Wadensjõõ balançou a cabeça.
— Não entendo essa sua atitude — disse Clinton.
— Pois é. Compreendo que você não entenda. Você acaba de completar sessenta e oito anos. Está morrendo. Suas decisões não são racionais, mas mesmo assim parece que conseguiu enfeitiçar o Georg Nystrõm e o Jonas Sandberg. Eles lhe obedecem como se você fosse o Todo-Poderoso.
— Eu sou o Todo-Poderoso em tudo o que diz respeito à Seção. Estamos trabalhando de acordo com um plano. A nossa determinação deu uma chance à Seção. E me sinto muito seguro de dizer que a Seção nunca mais vai se ver numa situação de tanta fragilidade. Uma vez terminado esse caso, vamos fazer uma revisão geral da nossa atividade.
— Entendo.
— O Georg Nystrom vai ser o novo chefe. Na verdade, ele está velho demais, mas é o único que pode ser levado em consideração, e ele prometeu ficar pelo menos mais seis anos. O Sandberg é muito jovem, e seu estilo de chefia mostra toda a sua inexperiência. A formação dele já deveria estar concluída.
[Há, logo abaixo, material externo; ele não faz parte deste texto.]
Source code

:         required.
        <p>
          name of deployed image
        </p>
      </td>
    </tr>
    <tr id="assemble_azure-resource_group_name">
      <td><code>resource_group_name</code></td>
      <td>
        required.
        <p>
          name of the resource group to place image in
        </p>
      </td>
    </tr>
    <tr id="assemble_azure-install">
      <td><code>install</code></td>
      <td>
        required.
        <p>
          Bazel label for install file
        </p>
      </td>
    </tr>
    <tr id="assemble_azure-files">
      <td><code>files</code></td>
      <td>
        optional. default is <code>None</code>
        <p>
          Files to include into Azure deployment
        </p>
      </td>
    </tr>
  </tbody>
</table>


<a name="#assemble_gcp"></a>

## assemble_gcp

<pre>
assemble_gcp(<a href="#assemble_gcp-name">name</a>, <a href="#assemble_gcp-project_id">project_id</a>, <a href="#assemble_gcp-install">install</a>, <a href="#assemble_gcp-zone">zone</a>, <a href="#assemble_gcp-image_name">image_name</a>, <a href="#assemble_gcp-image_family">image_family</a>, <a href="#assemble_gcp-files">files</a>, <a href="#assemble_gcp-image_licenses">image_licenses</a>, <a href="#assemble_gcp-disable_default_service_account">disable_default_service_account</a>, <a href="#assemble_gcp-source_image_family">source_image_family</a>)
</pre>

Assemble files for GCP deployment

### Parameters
— Clinton, você não tem noção do que fez. Você assassinou um homem. O Bjõrck trabalhou trinta e cinco anos para a Seção, e você mandou matá-lo. Você não percebe que...
— Você sabe muito bem que era preciso. Ele tinha nos traído e jamais suportaria a pressão quando a polícia começasse a apertá-lo de jeito.
Wadensjõõ se levantou.
— Eu ainda não terminei.
— Então fica para mais tarde. Tenho trabalho a fazer, enquanto você fica aí deitado com suas fantasias de onipotência divina.
Wadensjõõ se encaminhou para a porta.
— Se você está moralmente tão indignado, por que não vai falar com o Bublanski e confessa seus crimes?
Wadensjõõ virou-se para o doente.
— Essa idéia chegou a me passar pela cabeça. Mas, apesar do que você acha, eu defendo a Seção com todas as minhas forças.
Ao abrir a porta, deu de cara com Georg Nystrom e Jonas Sandberg.
— Olá, Clinton — disse Nystrom. — Temos umas duas, três coisas para conversar.
— Entrem. O Wadensjõõ estava mesmo de saída. Nystrom esperou a porta se fechar.
— Fredrik, estou começando a ficar seriamente preocupado — disse Nystrom.
— Por quê?
— O Sandberg e eu andamos pensando. Estão acontecendo umas coisas que a gente não está entendendo direito. Hoje de manhã, a advogada da Salander entregou a autobiografia dela para o procurador.